Compito:
Rispondi a queste domande usando il brano sui partiti riportato qui sotto.
1. Di chi è l'articolo che analizza la natura oligarchica dei partiti?
2. Su quale piano si sono posti i partiti rispetto ad altri poteri talvolta più forti dei loro?
3. Secondo l'ipotesi espressa nel brano, in base a che cosa voteremo?

Brano citato:
● ● ● ● ● ● ●

Di Stefano Cianchi<\em>
Non molto tempo fa ho osato etichettare i partiti come entità oligarchiche più impegnate a difendere la propria fetta di potere che a rispondere alle necessità dei cittadini. Avrebbe potuto essere una frase antidemocratica, ma invece non ha sollevato alcun commento.
Ora compare un articolo di Cassese che analizza la natura oligarchica dei partiti e il degrado del loro ruolo nella governance del Paese.
Condivido largamente la sua chiara descrizione.
Di mio aggiungo che i partiti si sono posti sullo stesso piano oligarchico di altri poteri talvolta piú forti dei loro.
Anche alla luce di quest’analisi osservo che comunque vada il referendum costituzionale, non è illecito pensare che si tratti più di una lotta fra poteri che di soluzioni pro-cittadini.
La mia ipotesi è che voteremo secondo partito/potere e non secondo la nostra libera individuale coscienza. Le radici si questo pensiero stanno nella rumorosissima battaglia fra poteri e la quasi illeggibilità delle proposte. Un serpente che si morde la coda: poichè è impossibile fare una riforma di significativa portata (duramente ostacolata dalle dette battagliette locali) allora si fa una piccola riforma non del tutto chiara che il Parlamento vota e il referendum voterà con un astensionismo non ancora noto. Il referendum confermerà o meno se vincerà lo status quo o qualche minima modifica. Non possiamo essere orgogliosi di noi stessi.

● ● ● ● ● ● ●

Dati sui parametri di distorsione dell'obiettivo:
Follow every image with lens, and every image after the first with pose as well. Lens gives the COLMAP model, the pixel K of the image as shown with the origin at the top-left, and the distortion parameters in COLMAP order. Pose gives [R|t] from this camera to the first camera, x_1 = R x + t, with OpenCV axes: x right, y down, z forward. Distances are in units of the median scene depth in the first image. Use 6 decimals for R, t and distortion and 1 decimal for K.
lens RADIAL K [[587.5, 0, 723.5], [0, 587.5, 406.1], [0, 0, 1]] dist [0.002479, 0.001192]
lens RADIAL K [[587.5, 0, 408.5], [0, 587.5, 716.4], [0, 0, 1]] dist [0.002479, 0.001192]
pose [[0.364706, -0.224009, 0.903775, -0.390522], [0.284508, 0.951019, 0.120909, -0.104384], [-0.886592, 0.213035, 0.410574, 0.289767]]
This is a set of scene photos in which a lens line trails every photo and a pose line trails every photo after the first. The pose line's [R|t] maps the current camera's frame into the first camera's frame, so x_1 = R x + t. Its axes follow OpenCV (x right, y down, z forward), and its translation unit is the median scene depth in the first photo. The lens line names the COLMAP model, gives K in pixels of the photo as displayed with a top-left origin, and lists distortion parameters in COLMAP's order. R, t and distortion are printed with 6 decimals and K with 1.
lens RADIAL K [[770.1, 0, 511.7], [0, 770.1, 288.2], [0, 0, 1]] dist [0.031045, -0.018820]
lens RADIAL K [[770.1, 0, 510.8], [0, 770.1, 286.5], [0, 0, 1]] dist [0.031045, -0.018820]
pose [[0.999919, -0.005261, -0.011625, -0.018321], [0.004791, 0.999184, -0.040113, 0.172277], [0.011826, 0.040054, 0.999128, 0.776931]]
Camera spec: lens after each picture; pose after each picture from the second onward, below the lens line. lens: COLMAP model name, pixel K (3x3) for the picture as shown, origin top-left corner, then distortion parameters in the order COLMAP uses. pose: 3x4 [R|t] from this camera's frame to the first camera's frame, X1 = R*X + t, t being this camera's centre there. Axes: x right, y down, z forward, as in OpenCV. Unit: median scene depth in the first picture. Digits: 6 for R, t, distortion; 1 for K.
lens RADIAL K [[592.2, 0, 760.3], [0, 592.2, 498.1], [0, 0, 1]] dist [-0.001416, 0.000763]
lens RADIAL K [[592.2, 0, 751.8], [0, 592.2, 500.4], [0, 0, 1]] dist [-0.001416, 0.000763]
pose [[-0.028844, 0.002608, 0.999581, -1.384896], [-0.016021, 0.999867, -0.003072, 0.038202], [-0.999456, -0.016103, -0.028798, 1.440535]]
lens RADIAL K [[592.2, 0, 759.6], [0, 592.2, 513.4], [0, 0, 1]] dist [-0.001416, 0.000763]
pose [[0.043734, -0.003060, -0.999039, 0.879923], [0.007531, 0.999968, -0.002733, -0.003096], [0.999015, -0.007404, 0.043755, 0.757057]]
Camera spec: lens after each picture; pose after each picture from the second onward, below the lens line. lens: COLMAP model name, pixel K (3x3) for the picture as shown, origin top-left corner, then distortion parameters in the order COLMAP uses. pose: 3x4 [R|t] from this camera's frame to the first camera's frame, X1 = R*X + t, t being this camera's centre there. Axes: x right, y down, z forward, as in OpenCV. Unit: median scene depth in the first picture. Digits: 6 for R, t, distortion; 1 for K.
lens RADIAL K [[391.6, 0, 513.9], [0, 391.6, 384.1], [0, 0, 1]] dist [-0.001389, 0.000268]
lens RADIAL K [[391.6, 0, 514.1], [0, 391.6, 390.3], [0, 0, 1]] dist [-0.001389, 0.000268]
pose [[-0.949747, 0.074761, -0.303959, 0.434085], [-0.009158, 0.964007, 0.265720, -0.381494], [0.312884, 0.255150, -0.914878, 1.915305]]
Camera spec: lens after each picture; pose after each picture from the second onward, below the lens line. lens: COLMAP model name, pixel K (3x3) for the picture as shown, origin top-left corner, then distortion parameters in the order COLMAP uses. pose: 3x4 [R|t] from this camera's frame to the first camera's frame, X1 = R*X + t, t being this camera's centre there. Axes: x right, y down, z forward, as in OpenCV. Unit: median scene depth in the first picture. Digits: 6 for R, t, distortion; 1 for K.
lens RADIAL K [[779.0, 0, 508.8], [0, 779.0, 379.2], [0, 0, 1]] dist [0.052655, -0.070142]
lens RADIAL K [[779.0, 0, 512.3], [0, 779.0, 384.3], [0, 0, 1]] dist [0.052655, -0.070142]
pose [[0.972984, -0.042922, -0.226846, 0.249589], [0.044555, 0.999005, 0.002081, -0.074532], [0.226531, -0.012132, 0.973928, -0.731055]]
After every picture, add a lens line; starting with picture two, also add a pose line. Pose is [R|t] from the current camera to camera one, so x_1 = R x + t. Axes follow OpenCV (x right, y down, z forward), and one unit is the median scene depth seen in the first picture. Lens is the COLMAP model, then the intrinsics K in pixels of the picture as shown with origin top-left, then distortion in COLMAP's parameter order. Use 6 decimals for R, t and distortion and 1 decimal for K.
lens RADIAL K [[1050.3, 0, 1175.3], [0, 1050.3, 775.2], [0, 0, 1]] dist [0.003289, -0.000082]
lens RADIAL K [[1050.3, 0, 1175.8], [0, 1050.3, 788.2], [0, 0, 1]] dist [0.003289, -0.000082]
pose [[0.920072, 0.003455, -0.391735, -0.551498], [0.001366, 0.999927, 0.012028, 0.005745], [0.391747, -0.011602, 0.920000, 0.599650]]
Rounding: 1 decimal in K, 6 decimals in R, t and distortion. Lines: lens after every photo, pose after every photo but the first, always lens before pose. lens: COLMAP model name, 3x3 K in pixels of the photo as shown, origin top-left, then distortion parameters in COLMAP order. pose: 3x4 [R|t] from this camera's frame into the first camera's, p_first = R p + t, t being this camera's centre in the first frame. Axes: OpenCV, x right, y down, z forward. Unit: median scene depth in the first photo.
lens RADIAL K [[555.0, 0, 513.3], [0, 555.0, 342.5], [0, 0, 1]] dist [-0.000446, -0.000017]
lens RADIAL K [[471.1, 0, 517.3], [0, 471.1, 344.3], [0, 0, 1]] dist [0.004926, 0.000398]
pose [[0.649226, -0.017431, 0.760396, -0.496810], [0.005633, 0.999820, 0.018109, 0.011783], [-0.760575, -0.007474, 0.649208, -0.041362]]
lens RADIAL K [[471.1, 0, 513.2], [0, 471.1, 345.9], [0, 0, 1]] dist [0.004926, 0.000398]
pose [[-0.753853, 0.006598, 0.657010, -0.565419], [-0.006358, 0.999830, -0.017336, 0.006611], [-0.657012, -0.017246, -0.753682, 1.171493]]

● ● ● ● ● ● ●

Risultato:
1. Di Cassese.
2. Sullo stesso piano oligarchico.
3. Secondo partito/potere e non secondo la nostra libera individuale coscienza.